[Hardware design source files]
******************************

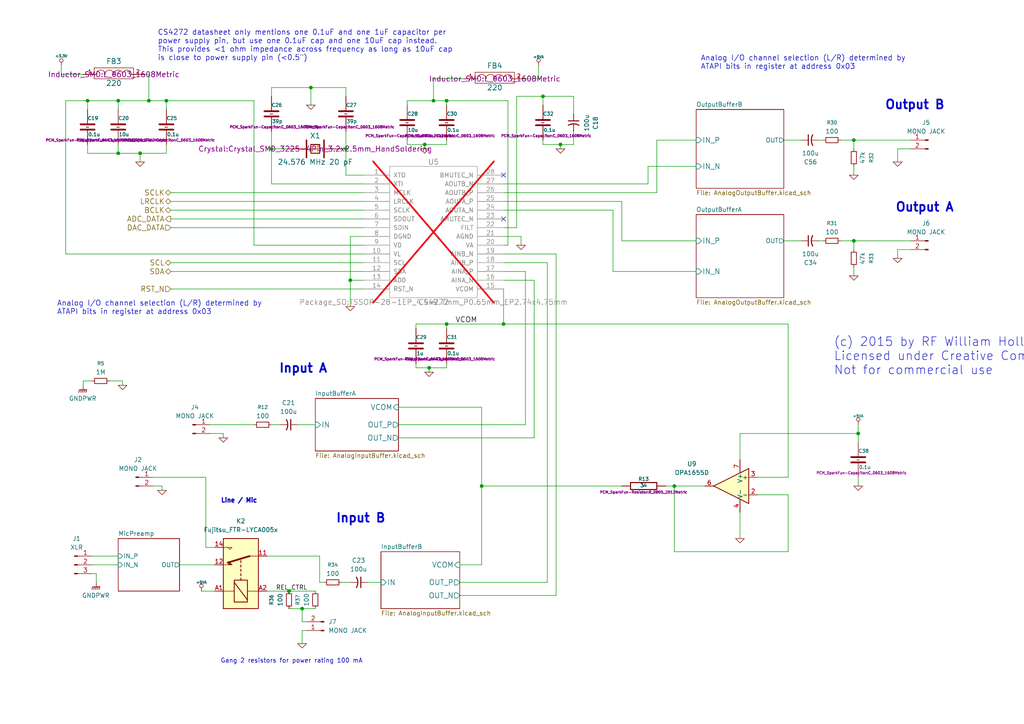
<source format=kicad_sch>
(kicad_sch
	(version 20250114)
	(generator "eeschema")
	(generator_version "9.0")
	(uuid "ef28cc41-0cc1-411c-bebe-98e655a20f53")
	(paper "A4")
	(title_block
		(title "24 bit audio board for Teensy 3.x")
		(date "10 may 2015")
		(rev "0.1a")
		(company "RF William Hollender")
	)
	
	(text "Gang 2 resistors for power rating 100 mA\n"
		(exclude_from_sim no)
		(at 84.582 191.77 0)
		(effects
			(font
				(size 1.27 1.27)
			)
		)
		(uuid "4eeb66fd-92d3-40b5-a312-febe48c3cdd3")
	)
	(text "Output B"
		(exclude_from_sim no)
		(at 256.54 32.004 0)
		(effects
			(font
				(size 2.54 2.54)
				(thickness 0.508)
				(bold yes)
			)
			(justify left bottom)
		)
		(uuid "674d5014-834a-42c5-a6aa-391a4b005a7d")
	)
	(text "CS4272 datasheet only mentions one 0.1uF and one 1uF capacitor per\npower supply pin, but use one 0.1uF cap and one 10uF cap instead.\nThis provides <1 ohm impedance across frequency as long as 10uF cap\nis close to power supply pin (<0.5\")"
		(exclude_from_sim no)
		(at 45.72 17.78 0)
		(effects
			(font
				(size 1.524 1.524)
			)
			(justify left bottom)
		)
		(uuid "69e2bfd6-b9bb-4f2d-adab-ffb714c4edf6")
	)
	(text "Input B"
		(exclude_from_sim no)
		(at 97.282 151.892 0)
		(effects
			(font
				(size 2.54 2.54)
				(thickness 0.508)
				(bold yes)
			)
			(justify left bottom)
		)
		(uuid "7eefd3a4-a548-487f-a31a-a8ddefa0212e")
	)
	(text "(c) 2015 by RF William Hollender (whollender@gmail.com)\nLicensed under Creative Commons CC-BY-SA-NC v4.0\nNot for commercial use"
		(exclude_from_sim no)
		(at 241.808 108.966 0)
		(effects
			(font
				(size 2.54 2.54)
			)
			(justify left bottom)
		)
		(uuid "86cb1a7f-dbdf-4593-b233-226f4903f072")
	)
	(text "Analog I/O channel selection (L/R) determined by\nATAPI bits in register at address 0x03"
		(exclude_from_sim no)
		(at 16.51 91.44 0)
		(effects
			(font
				(size 1.524 1.524)
			)
			(justify left bottom)
		)
		(uuid "c0bb27db-adec-44a2-89a7-5efcee963010")
	)
	(text "Line / Mic"
		(exclude_from_sim no)
		(at 64.008 146.05 0)
		(effects
			(font
				(size 1.27 1.27)
				(thickness 0.508)
				(bold yes)
			)
			(justify left bottom)
		)
		(uuid "d18a8be1-1a47-4941-925a-96888028188b")
	)
	(text "Output A"
		(exclude_from_sim no)
		(at 259.588 61.722 0)
		(effects
			(font
				(size 2.54 2.54)
				(thickness 0.508)
				(bold yes)
			)
			(justify left bottom)
		)
		(uuid "dc7b5ad1-6f0e-4487-a77d-c75fad620584")
	)
	(text "Input A"
		(exclude_from_sim no)
		(at 80.772 108.458 0)
		(effects
			(font
				(size 2.54 2.54)
				(thickness 0.508)
				(bold yes)
			)
			(justify left bottom)
		)
		(uuid "e1a70ebe-69dc-4b71-a6cb-30ca814ba84c")
	)
	(text "Analog I/O channel selection (L/R) determined by\nATAPI bits in register at address 0x03"
		(exclude_from_sim no)
		(at 203.2 20.32 0)
		(effects
			(font
				(size 1.524 1.524)
			)
			(justify left bottom)
		)
		(uuid "e2997200-c6f9-4004-aca7-7c3f1c148e4c")
	)
	(junction
		(at 124.46 106.68)
		(diameter 0)
		(color 0 0 0 0)
		(uuid "03293f5a-b2ad-4ab5-8cdb-b66eed48ade8")
	)
	(junction
		(at 78.74 43.18)
		(diameter 0)
		(color 0 0 0 0)
		(uuid "042d952b-2b46-4359-8f43-b12a2338b68f")
	)
	(junction
		(at 25.4 29.21)
		(diameter 0)
		(color 0 0 0 0)
		(uuid "0eb4835c-2629-4a3f-ae10-330b139706a5")
	)
	(junction
		(at 129.54 93.98)
		(diameter 0)
		(color 0 0 0 0)
		(uuid "24687632-5fa4-4ea3-b84a-c9e6b9aaa524")
	)
	(junction
		(at 247.65 69.85)
		(diameter 0)
		(color 0 0 0 0)
		(uuid "32af3d81-62f1-454b-86f6-0dfaab2c4777")
	)
	(junction
		(at 43.18 29.21)
		(diameter 0)
		(color 0 0 0 0)
		(uuid "3a3b76aa-ffa0-4c1a-ab35-3d67efa9d487")
	)
	(junction
		(at 101.6 81.28)
		(diameter 0)
		(color 0 0 0 0)
		(uuid "414848ac-f433-4739-907c-a72b424509a1")
	)
	(junction
		(at 139.7 140.97)
		(diameter 0)
		(color 0 0 0 0)
		(uuid "41e7effb-350f-4266-9c09-5e16109781e5")
	)
	(junction
		(at 87.63 176.53)
		(diameter 0)
		(color 0 0 0 0)
		(uuid "50d45680-5814-4ff2-b21c-df0bb73106e8")
	)
	(junction
		(at 125.73 29.21)
		(diameter 0)
		(color 0 0 0 0)
		(uuid "555b1845-278f-4c7e-8f3b-3161a5a66b9a")
	)
	(junction
		(at 34.29 29.21)
		(diameter 0)
		(color 0 0 0 0)
		(uuid "563c929b-be34-4937-b3be-f1ee82ed49fe")
	)
	(junction
		(at 247.65 40.64)
		(diameter 0)
		(color 0 0 0 0)
		(uuid "5f75be8e-f8a5-4449-ad5b-e1332d646cd2")
	)
	(junction
		(at 90.17 25.4)
		(diameter 0)
		(color 0 0 0 0)
		(uuid "65e17ac0-70de-450a-a849-7a195655f6b7")
	)
	(junction
		(at 34.29 44.45)
		(diameter 0)
		(color 0 0 0 0)
		(uuid "6f935bb6-482a-439c-8220-13837308e208")
	)
	(junction
		(at 195.58 140.97)
		(diameter 0)
		(color 0 0 0 0)
		(uuid "6fb0698e-cba0-48b3-a4fe-fd9ba9f5af2c")
	)
	(junction
		(at 48.26 29.21)
		(diameter 0)
		(color 0 0 0 0)
		(uuid "729bcd77-ddc5-46dd-9fc6-79fed57110b0")
	)
	(junction
		(at 123.19 41.91)
		(diameter 0)
		(color 0 0 0 0)
		(uuid "806aa677-1172-4d83-84e2-ee333c11231f")
	)
	(junction
		(at 40.64 44.45)
		(diameter 0)
		(color 0 0 0 0)
		(uuid "a07803d7-aa84-402e-910c-d3f592e60c13")
	)
	(junction
		(at 129.54 29.21)
		(diameter 0)
		(color 0 0 0 0)
		(uuid "a932d9a8-57cb-4b2e-bee6-6bd4310dc8a9")
	)
	(junction
		(at 146.05 93.98)
		(diameter 0)
		(color 0 0 0 0)
		(uuid "b0654aaf-4289-4403-b983-aaccc39d0573")
	)
	(junction
		(at 100.33 43.18)
		(diameter 0)
		(color 0 0 0 0)
		(uuid "b7ab1b93-33c1-4704-b7ec-f705cbf8f896")
	)
	(junction
		(at 162.56 41.91)
		(diameter 0)
		(color 0 0 0 0)
		(uuid "ceb9d878-9ff5-4d65-a72c-f206032bcc8a")
	)
	(junction
		(at 157.48 27.94)
		(diameter 0)
		(color 0 0 0 0)
		(uuid "e49e03c4-16b3-4ea2-b03c-79cb3103d237")
	)
	(junction
		(at 248.92 125.73)
		(diameter 0)
		(color 0 0 0 0)
		(uuid "f3ce4615-58a9-4473-9b4f-1e9870924f21")
	)
	(junction
		(at 83.82 171.45)
		(diameter 0)
		(color 0 0 0 0)
		(uuid "fc38e92b-bc08-4404-81c7-0f8437f6e6bd")
	)
	(no_connect
		(at 146.05 63.5)
		(uuid "9eaf320d-20cf-4ade-81eb-6192cafd4535")
	)
	(no_connect
		(at 146.05 50.8)
		(uuid "c9d31491-4cab-4a6d-972c-0e916860a2f0")
	)
	(wire
		(pts
			(xy 158.75 76.2) (xy 146.05 76.2)
		)
		(stroke
			(width 0)
			(type default)
		)
		(uuid "02bd761e-264a-4f50-b8e5-e5c47b0e3bc2")
	)
	(wire
		(pts
			(xy 78.74 53.34) (xy 105.41 53.34)
		)
		(stroke
			(width 0)
			(type default)
		)
		(uuid "0a5ab8df-43da-4611-bb2f-d49caeda0eb4")
	)
	(wire
		(pts
			(xy 247.65 40.64) (xy 264.16 40.64)
		)
		(stroke
			(width 0)
			(type default)
		)
		(uuid "0add6859-eed7-40cb-a7b1-6e5eb08e8380")
	)
	(wire
		(pts
			(xy 243.84 69.85) (xy 247.65 69.85)
		)
		(stroke
			(width 0)
			(type default)
		)
		(uuid "0b81670b-2713-4985-9d86-312e3ea52ddb")
	)
	(wire
		(pts
			(xy 146.05 60.96) (xy 177.8 60.96)
		)
		(stroke
			(width 0)
			(type default)
		)
		(uuid "0ca42fbf-2fa3-4d67-9cec-0413644d60ec")
	)
	(wire
		(pts
			(xy 180.34 69.85) (xy 201.93 69.85)
		)
		(stroke
			(width 0)
			(type default)
		)
		(uuid "0ce22af1-a77d-49cc-b736-da2f268509c6")
	)
	(wire
		(pts
			(xy 64.77 127) (xy 64.77 125.73)
		)
		(stroke
			(width 0)
			(type default)
		)
		(uuid "0f9a95b1-24e4-4980-8caa-b090b0b01443")
	)
	(wire
		(pts
			(xy 41.91 21.59) (xy 43.18 21.59)
		)
		(stroke
			(width 0)
			(type default)
		)
		(uuid "1051816f-08d1-45dd-b7e8-990c94bdae92")
	)
	(wire
		(pts
			(xy 48.26 31.75) (xy 48.26 29.21)
		)
		(stroke
			(width 0)
			(type default)
		)
		(uuid "114f803f-cec6-48ee-825c-7b89a35d49ce")
	)
	(wire
		(pts
			(xy 146.05 83.82) (xy 146.05 93.98)
		)
		(stroke
			(width 0)
			(type default)
		)
		(uuid "15bdcbdb-c681-441f-8210-e99fe29b756b")
	)
	(wire
		(pts
			(xy 247.65 48.26) (xy 247.65 50.8)
		)
		(stroke
			(width 0)
			(type default)
		)
		(uuid "16cbfb2a-b850-4177-865b-5b7ee0beedca")
	)
	(wire
		(pts
			(xy 156.21 22.86) (xy 152.4 22.86)
		)
		(stroke
			(width 0)
			(type default)
		)
		(uuid "18a8c6c3-61cd-4b51-9dd3-1eefabb535cb")
	)
	(wire
		(pts
			(xy 24.13 111.76) (xy 24.13 110.49)
		)
		(stroke
			(width 0)
			(type default)
		)
		(uuid "19707812-51ec-407c-888e-bee9f4cf6c3d")
	)
	(wire
		(pts
			(xy 115.57 127) (xy 154.94 127)
		)
		(stroke
			(width 0)
			(type default)
		)
		(uuid "1a4527ca-c702-45d9-b7db-4a139349a21d")
	)
	(wire
		(pts
			(xy 87.63 180.34) (xy 87.63 176.53)
		)
		(stroke
			(width 0)
			(type default)
		)
		(uuid "1ad85f89-37b4-4ae4-8b77-e4b8cf04f686")
	)
	(wire
		(pts
			(xy 129.54 93.98) (xy 146.05 93.98)
		)
		(stroke
			(width 0)
			(type default)
		)
		(uuid "1b129266-feb9-4875-8811-f583b538f749")
	)
	(wire
		(pts
			(xy 25.4 44.45) (xy 25.4 41.91)
		)
		(stroke
			(width 0)
			(type default)
		)
		(uuid "1dbe85b4-f823-4f1f-973e-467a8c07ddb1")
	)
	(wire
		(pts
			(xy 134.62 22.86) (xy 125.73 22.86)
		)
		(stroke
			(width 0)
			(type default)
		)
		(uuid "20ae0d54-1072-4514-8c09-a5259cfc410d")
	)
	(wire
		(pts
			(xy 129.54 106.68) (xy 129.54 105.41)
		)
		(stroke
			(width 0)
			(type default)
		)
		(uuid "22ed020b-82d3-4751-9d32-81fe526228a6")
	)
	(wire
		(pts
			(xy 105.41 60.96) (xy 49.53 60.96)
		)
		(stroke
			(width 0)
			(type default)
		)
		(uuid "24fe4ad8-fb48-4f6b-8906-e26432537ce9")
	)
	(wire
		(pts
			(xy 26.67 166.37) (xy 27.94 166.37)
		)
		(stroke
			(width 0)
			(type default)
		)
		(uuid "256ae630-3546-4416-8744-da7c82a98c06")
	)
	(wire
		(pts
			(xy 17.78 21.59) (xy 17.78 19.05)
		)
		(stroke
			(width 0)
			(type default)
		)
		(uuid "25ece7cc-9178-4e30-ae0d-f45a6e68a1f4")
	)
	(wire
		(pts
			(xy 73.66 29.21) (xy 48.26 29.21)
		)
		(stroke
			(width 0)
			(type default)
		)
		(uuid "2ef8b8d1-3583-4520-9eb8-5b86b9c853a5")
	)
	(wire
		(pts
			(xy 139.7 140.97) (xy 139.7 163.83)
		)
		(stroke
			(width 0)
			(type default)
		)
		(uuid "31cc3cbe-4ad7-4f69-b742-b971b28436c1")
	)
	(wire
		(pts
			(xy 35.56 110.49) (xy 35.56 111.76)
		)
		(stroke
			(width 0)
			(type default)
		)
		(uuid "3215e173-f482-44e6-815b-cbea5e49e900")
	)
	(wire
		(pts
			(xy 78.74 123.19) (xy 81.28 123.19)
		)
		(stroke
			(width 0)
			(type default)
		)
		(uuid "322ff9d5-b432-479a-b11c-3eb75fc1a57d")
	)
	(wire
		(pts
			(xy 83.82 176.53) (xy 87.63 176.53)
		)
		(stroke
			(width 0)
			(type default)
		)
		(uuid "32d84fff-727f-457c-ac5b-5a8ac788cece")
	)
	(wire
		(pts
			(xy 139.7 118.11) (xy 139.7 140.97)
		)
		(stroke
			(width 0)
			(type default)
		)
		(uuid "33346b0b-9cc3-45b7-accc-9db5bca3ae6a")
	)
	(wire
		(pts
			(xy 228.6 160.02) (xy 195.58 160.02)
		)
		(stroke
			(width 0)
			(type default)
		)
		(uuid "3336749c-82ea-4f7d-ad32-468ba69253ad")
	)
	(wire
		(pts
			(xy 237.49 40.64) (xy 238.76 40.64)
		)
		(stroke
			(width 0)
			(type default)
		)
		(uuid "348f6a67-bef9-4bbf-af6f-9f5bb5d0647e")
	)
	(wire
		(pts
			(xy 34.29 44.45) (xy 40.64 44.45)
		)
		(stroke
			(width 0)
			(type default)
		)
		(uuid "3515c403-fb91-4ee0-955a-38bebc98500d")
	)
	(wire
		(pts
			(xy 100.33 50.8) (xy 105.41 50.8)
		)
		(stroke
			(width 0)
			(type default)
		)
		(uuid "35f9d36c-3f33-4212-a598-865bf00645ac")
	)
	(wire
		(pts
			(xy 180.34 58.42) (xy 180.34 69.85)
		)
		(stroke
			(width 0)
			(type default)
		)
		(uuid "376189be-8698-4860-9f25-3005253eed12")
	)
	(wire
		(pts
			(xy 180.34 140.97) (xy 139.7 140.97)
		)
		(stroke
			(width 0)
			(type default)
		)
		(uuid "38aea47d-d578-4d77-a04b-d010fae745ae")
	)
	(wire
		(pts
			(xy 123.19 41.91) (xy 129.54 41.91)
		)
		(stroke
			(width 0)
			(type default)
		)
		(uuid "39065b4a-3fab-46d7-be84-54d01290afe0")
	)
	(wire
		(pts
			(xy 146.05 55.88) (xy 190.5 55.88)
		)
		(stroke
			(width 0)
			(type default)
		)
		(uuid "3a331f3f-33fe-4409-a7d1-a84df6873875")
	)
	(wire
		(pts
			(xy 46.99 140.97) (xy 46.99 142.24)
		)
		(stroke
			(width 0)
			(type default)
		)
		(uuid "3ba925fd-bc19-43d4-a0e2-bd615f658dad")
	)
	(wire
		(pts
			(xy 214.63 148.59) (xy 214.63 156.21)
		)
		(stroke
			(width 0)
			(type default)
		)
		(uuid "3cdbfd97-f040-4b82-bb57-ac087e61bc94")
	)
	(wire
		(pts
			(xy 105.41 78.74) (xy 49.53 78.74)
		)
		(stroke
			(width 0)
			(type default)
		)
		(uuid "3e6a390c-528f-4893-b37a-ba2580a0d183")
	)
	(wire
		(pts
			(xy 146.05 71.12) (xy 147.32 71.12)
		)
		(stroke
			(width 0)
			(type default)
		)
		(uuid "3ec8f226-ba71-4b5a-b145-1e6b80813ce8")
	)
	(wire
		(pts
			(xy 25.4 44.45) (xy 34.29 44.45)
		)
		(stroke
			(width 0)
			(type default)
		)
		(uuid "403aed5c-ccfc-4b90-9409-4db4ec911358")
	)
	(wire
		(pts
			(xy 133.35 168.91) (xy 158.75 168.91)
		)
		(stroke
			(width 0)
			(type default)
		)
		(uuid "413d05a7-dc87-4d07-ba29-63fd1eebd2af")
	)
	(wire
		(pts
			(xy 77.47 161.29) (xy 92.71 161.29)
		)
		(stroke
			(width 0)
			(type default)
		)
		(uuid "41485d3b-09ca-4099-9590-03bf3e6542f2")
	)
	(wire
		(pts
			(xy 158.75 76.2) (xy 158.75 168.91)
		)
		(stroke
			(width 0)
			(type default)
		)
		(uuid "47305726-696c-42b3-abfc-7e2aa021b13c")
	)
	(wire
		(pts
			(xy 115.57 123.19) (xy 152.4 123.19)
		)
		(stroke
			(width 0)
			(type default)
		)
		(uuid "499f556a-d08e-40c2-9a06-f7284f15675f")
	)
	(wire
		(pts
			(xy 260.35 74.93) (xy 260.35 72.39)
		)
		(stroke
			(width 0)
			(type default)
		)
		(uuid "4a418bb0-38c3-43cd-88cb-0f2ffbe33c16")
	)
	(wire
		(pts
			(xy 27.94 166.37) (xy 27.94 168.91)
		)
		(stroke
			(width 0)
			(type default)
		)
		(uuid "4aa6bc85-9780-40d1-ba00-165daefc6b96")
	)
	(wire
		(pts
			(xy 87.63 182.88) (xy 88.9 182.88)
		)
		(stroke
			(width 0)
			(type default)
		)
		(uuid "4acdb9ea-cabe-42f1-85d6-ff60ae2cbb80")
	)
	(wire
		(pts
			(xy 48.26 44.45) (xy 48.26 41.91)
		)
		(stroke
			(width 0)
			(type default)
		)
		(uuid "4bbd796b-3c58-4305-97b8-2fd25552dd0d")
	)
	(wire
		(pts
			(xy 105.41 73.66) (xy 19.05 73.66)
		)
		(stroke
			(width 0)
			(type default)
		)
		(uuid "4d5f56ba-d792-4c12-9cee-c3c14bfe5ef2")
	)
	(wire
		(pts
			(xy 48.26 29.21) (xy 43.18 29.21)
		)
		(stroke
			(width 0)
			(type default)
		)
		(uuid "4d8763fb-5b37-48e1-bba8-109ac86c0e8e")
	)
	(wire
		(pts
			(xy 101.6 81.28) (xy 101.6 88.9)
		)
		(stroke
			(width 0)
			(type default)
		)
		(uuid "4f14a6aa-4955-417d-ad02-52a769e70687")
	)
	(wire
		(pts
			(xy 157.48 27.94) (xy 166.37 27.94)
		)
		(stroke
			(width 0)
			(type default)
		)
		(uuid "4f7e5b25-0aba-4fe2-9b6d-715cd8f2773c")
	)
	(wire
		(pts
			(xy 26.67 163.83) (xy 34.29 163.83)
		)
		(stroke
			(width 0)
			(type default)
		)
		(uuid "4fdb9429-7015-4c95-a1dc-ace6f7cbfc22")
	)
	(wire
		(pts
			(xy 64.77 125.73) (xy 60.96 125.73)
		)
		(stroke
			(width 0)
			(type default)
		)
		(uuid "5195a69a-361c-414b-8901-9434d4cdfc98")
	)
	(wire
		(pts
			(xy 34.29 41.91) (xy 34.29 44.45)
		)
		(stroke
			(width 0)
			(type default)
		)
		(uuid "53aaafb1-3d1a-493a-831d-712a5bb84274")
	)
	(wire
		(pts
			(xy 78.74 25.4) (xy 78.74 27.94)
		)
		(stroke
			(width 0)
			(type default)
		)
		(uuid "5587a138-8573-4291-b30a-76d5dfc61c4f")
	)
	(wire
		(pts
			(xy 118.11 41.91) (xy 123.19 41.91)
		)
		(stroke
			(width 0)
			(type default)
		)
		(uuid "55b98742-704b-48e4-83a5-56e5aea896ed")
	)
	(wire
		(pts
			(xy 25.4 29.21) (xy 19.05 29.21)
		)
		(stroke
			(width 0)
			(type default)
		)
		(uuid "55bf7bd9-5d06-433c-a556-f89fd9f5fb50")
	)
	(wire
		(pts
			(xy 105.41 71.12) (xy 73.66 71.12)
		)
		(stroke
			(width 0)
			(type default)
		)
		(uuid "56d380fb-0a77-450c-8041-4018615c18f8")
	)
	(wire
		(pts
			(xy 24.13 110.49) (xy 26.67 110.49)
		)
		(stroke
			(width 0)
			(type default)
		)
		(uuid "56f38ab0
... [117048 chars truncated]
</source>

******************************

Pull every line containing "Hollender" out of the data above.

Answer for the task:
		(company "RF William Hollender")
	(text "(c) 2015 by RF William Hollender (whollender@gmail.com)\nLicensed under Creative Commons CC-BY-SA-NC v4.0\nNot for commercial use"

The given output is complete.